Не могу не заметить, как ребята вздрагивают, или как Габриэль опускает голову, сжимает челюсть, как будто сражаясь с внутренним взрывом. Мой желудок переворачивается, а пальцы коченеют. Но я продолжаю:

— Господи, я хотела те деньги. Не буду лгать. У меня был хреновый год, я выживала на лапше быстрого приготовления. А с этими деньгами могла уволиться, воспользоваться временем, чтобы найти достойную работу. Но я посмотрела снимки, и они оказались ужасными. Болезненными.

Даже сейчас больно о них вспоминать.

Очевидно, они ранили и этих людей. Намного больше, чем меня. Мне хочется заплакать.

— После этого я засомневалась, продавать ли их. Но Мартин всё решил для себя, и когда я пошла спать, забрал снимки.

— Он украл их у тебя? — голос Габриэля кажется ровным. Он не смотрит мне в глаза.

— Ага, — шепчу я. — Я хотела судиться. Но не долго. Потому что снимки появились буквально повсюду, и мне было... стыдно.

Габриэль издает звук, словно хочет сказать, что не зря.
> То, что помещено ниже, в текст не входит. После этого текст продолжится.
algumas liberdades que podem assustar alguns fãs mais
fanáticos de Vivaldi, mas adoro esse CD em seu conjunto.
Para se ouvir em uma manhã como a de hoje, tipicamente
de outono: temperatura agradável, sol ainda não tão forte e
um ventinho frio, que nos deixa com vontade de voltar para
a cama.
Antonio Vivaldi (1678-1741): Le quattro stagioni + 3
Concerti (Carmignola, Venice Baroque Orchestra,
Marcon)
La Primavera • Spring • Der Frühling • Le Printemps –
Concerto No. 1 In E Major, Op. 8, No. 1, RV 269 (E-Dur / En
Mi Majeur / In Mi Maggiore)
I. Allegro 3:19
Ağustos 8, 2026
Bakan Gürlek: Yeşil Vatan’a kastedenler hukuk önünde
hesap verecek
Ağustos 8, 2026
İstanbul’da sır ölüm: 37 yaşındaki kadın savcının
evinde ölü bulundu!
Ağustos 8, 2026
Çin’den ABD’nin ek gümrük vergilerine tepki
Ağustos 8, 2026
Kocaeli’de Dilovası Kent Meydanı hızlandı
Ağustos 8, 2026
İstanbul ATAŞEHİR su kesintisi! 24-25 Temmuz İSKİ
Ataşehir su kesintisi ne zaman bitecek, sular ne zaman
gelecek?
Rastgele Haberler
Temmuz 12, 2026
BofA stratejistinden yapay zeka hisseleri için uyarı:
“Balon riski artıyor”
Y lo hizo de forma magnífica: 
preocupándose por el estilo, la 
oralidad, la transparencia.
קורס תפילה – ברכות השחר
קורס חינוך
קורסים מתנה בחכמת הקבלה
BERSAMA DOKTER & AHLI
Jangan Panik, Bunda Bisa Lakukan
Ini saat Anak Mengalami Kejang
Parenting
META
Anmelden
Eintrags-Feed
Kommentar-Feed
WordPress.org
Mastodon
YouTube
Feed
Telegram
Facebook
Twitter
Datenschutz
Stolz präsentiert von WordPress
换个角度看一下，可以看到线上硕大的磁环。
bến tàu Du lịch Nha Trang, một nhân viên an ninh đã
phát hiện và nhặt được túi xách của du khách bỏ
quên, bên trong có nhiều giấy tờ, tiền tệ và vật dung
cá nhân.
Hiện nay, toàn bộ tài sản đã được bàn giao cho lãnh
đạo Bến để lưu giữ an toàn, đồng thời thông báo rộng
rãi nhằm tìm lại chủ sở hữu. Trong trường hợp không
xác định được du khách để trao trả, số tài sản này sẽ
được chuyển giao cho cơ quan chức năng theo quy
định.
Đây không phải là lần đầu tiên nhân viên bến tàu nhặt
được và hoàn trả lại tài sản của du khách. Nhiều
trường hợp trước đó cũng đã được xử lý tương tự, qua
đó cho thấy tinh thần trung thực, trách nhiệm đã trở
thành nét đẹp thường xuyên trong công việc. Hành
Но Киллиан не настолько молчалив.

— Она не может здесь находиться. Это слишком, Бренна.

— Думаю, это будет нам на руку, — отвечает Бренна. — Мы все сможем закрыть данную дверь и двигаться дальше.

Киллиан насмехается и смотрит на Бренну так, будто не может поверить ее словам.

Не знаю как, но мне удается заговорить:

— В свое оправдание скажу, что не знала, к кому еду на собеседование. Мне не стоило приезжать.

— О, конечно, это всё меняет. Потому что мы не потратили больше года на борьбу с тем дерьмом, что ты выложила в публичном доступе, — кричит Киллиан.

В одно мгновение все начинают разговаривать, слова смешиваются в кучу, нападая на меня. Я вздрагиваю.